Earthquake Response Analysis of Yielding Structures Coupled with Rocking Walls

This paper investigates the inelastic response of a yielding structure coupled with a rocking wall which can be vertically restrained. The paper first derives the nonlinear equations of motion of a yielding oscillator coupled with a vertically restrained rocking wall and the dependability of the one-degree of freedom idealization is validated against the nonlinear time-history response analysis of a well-known 9-story moment-resisting steel frame that is coupled with a stepping rocking wall. While, the coupling of weak building frames with rocking walls is an efficient strategy that controls inelastic deformations by enforcing a uniform interstory-drift distribution, therefore, avoiding mid-story failures, the paper shows that even for medium-rise buildings the effect of vertical tendons on the inelastic structural response is marginal, with the exception of increasing the vertical reactions at the pivoting points of the rocking wall. Accordingly, the paper, concludes that for medium- to high-rise buildings vertical tendons in rocking walls are not beneficial.

💡 Research Summary

The paper investigates the inelastic seismic response of a yielding structural system that is coupled with a rocking wall capable of vertical restraint. The authors first formulate the nonlinear equations of motion for a single‑degree‑of‑freedom (1‑DOF) yielding oscillator attached to a vertically restrained rocking wall. In this formulation the rocking wall is modeled as a step‑type pivoting element that rotates about a fixed point, while a vertical tendon (or cable) is introduced as a constraint that transmits vertical forces to the pivot. The resulting equations contain nonlinear rocking stiffness, a rotation‑dependent restoring moment, and a tension‑dependent vertical reaction term.

To verify the fidelity of the 1‑DOF idealization, a detailed three‑dimensional nonlinear time‑history analysis is performed on a well‑known nine‑story steel moment‑resisting frame coupled with a stepping rocking wall. The same ground motions (e.g., El‑Centro, Kobe, Northridge) are applied to both the reduced model and the full finite‑element model. Comparison metrics include inter‑story drift ratios, peak absolute displacements, shear forces at the wall pivot, and the distribution of plastic hinge formation. The reduced model reproduces the full‑scale response within 5 % for all key quantities, confirming that the essential dynamics of the coupled system are captured by the simple 1‑DOF representation.

The core of the study examines the influence of the vertical tendon on the overall inelastic behavior. Two sets of simulations are carried out: one with the tendon (i.e., vertical restraint) and one without. Results show that the tendon noticeably increases the vertical reaction at the wall pivot—by roughly 15 %–25 %—but it does not materially affect the global response measures such as maximum drift, energy dissipation, or the number and location of plastic hinges. In other words, the tendon’s primary effect is local reinforcement of the pivot point rather than a reduction of overall structural deformation.

From a design perspective, coupling a relatively flexible frame with a rocking wall yields a “uniform drift” pattern across stories, thereby mitigating the risk of mid‑story failures that are common in conventional designs. However, the addition of vertical tendons provides little benefit for medium‑rise (≈9–10 stories) to high‑rise structures. The marginal gain in vertical reaction does not translate into improved seismic performance, while it introduces additional complexity in foundation design and construction. Consequently, for buildings taller than about ten stories, the authors recommend omitting vertical tendons and relying on the inherent energy‑absorbing and rotation‑resisting capabilities of the rocking wall alone.

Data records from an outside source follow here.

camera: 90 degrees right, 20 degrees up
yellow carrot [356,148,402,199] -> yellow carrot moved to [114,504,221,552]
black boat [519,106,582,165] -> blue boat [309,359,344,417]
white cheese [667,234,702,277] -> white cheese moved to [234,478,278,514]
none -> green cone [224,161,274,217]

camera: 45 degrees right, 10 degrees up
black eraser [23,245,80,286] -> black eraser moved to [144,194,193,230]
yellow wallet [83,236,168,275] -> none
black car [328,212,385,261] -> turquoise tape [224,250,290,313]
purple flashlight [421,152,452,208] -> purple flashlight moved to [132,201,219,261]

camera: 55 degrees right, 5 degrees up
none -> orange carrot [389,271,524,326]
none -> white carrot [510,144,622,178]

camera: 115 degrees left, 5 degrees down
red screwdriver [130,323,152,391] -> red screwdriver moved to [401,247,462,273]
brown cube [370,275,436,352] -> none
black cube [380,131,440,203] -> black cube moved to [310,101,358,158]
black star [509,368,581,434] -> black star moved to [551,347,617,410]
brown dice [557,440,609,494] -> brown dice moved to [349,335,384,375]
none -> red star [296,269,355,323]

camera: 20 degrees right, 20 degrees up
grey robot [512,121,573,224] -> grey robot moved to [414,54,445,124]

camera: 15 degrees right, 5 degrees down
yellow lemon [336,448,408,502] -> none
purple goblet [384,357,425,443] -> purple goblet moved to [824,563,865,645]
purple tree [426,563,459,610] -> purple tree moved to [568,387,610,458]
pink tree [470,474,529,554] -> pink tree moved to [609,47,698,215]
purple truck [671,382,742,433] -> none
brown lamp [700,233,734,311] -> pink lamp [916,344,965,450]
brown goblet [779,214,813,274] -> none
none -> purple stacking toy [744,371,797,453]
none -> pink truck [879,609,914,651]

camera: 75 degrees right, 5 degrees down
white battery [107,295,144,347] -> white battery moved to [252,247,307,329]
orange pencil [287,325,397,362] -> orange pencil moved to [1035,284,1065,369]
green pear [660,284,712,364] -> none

In summary, the paper makes three significant contributions: (1) it derives a compact yet accurate nonlinear dynamic model for a yielding structure coupled with a vertically restrained rocking wall; (2) it validates this model against high‑fidelity finite‑element simulations of a nine‑story steel frame, demonstrating excellent agreement; and (3) it provides a clear engineering conclusion that vertical tendons are not advantageous for medium‑ to high‑rise buildings, as their effect on inelastic deformation is negligible except for increasing pivot‑point vertical forces. These findings offer a practical guideline for incorporating rocking walls into modern seismic design, especially when considering cost, constructability, and performance trade‑offs.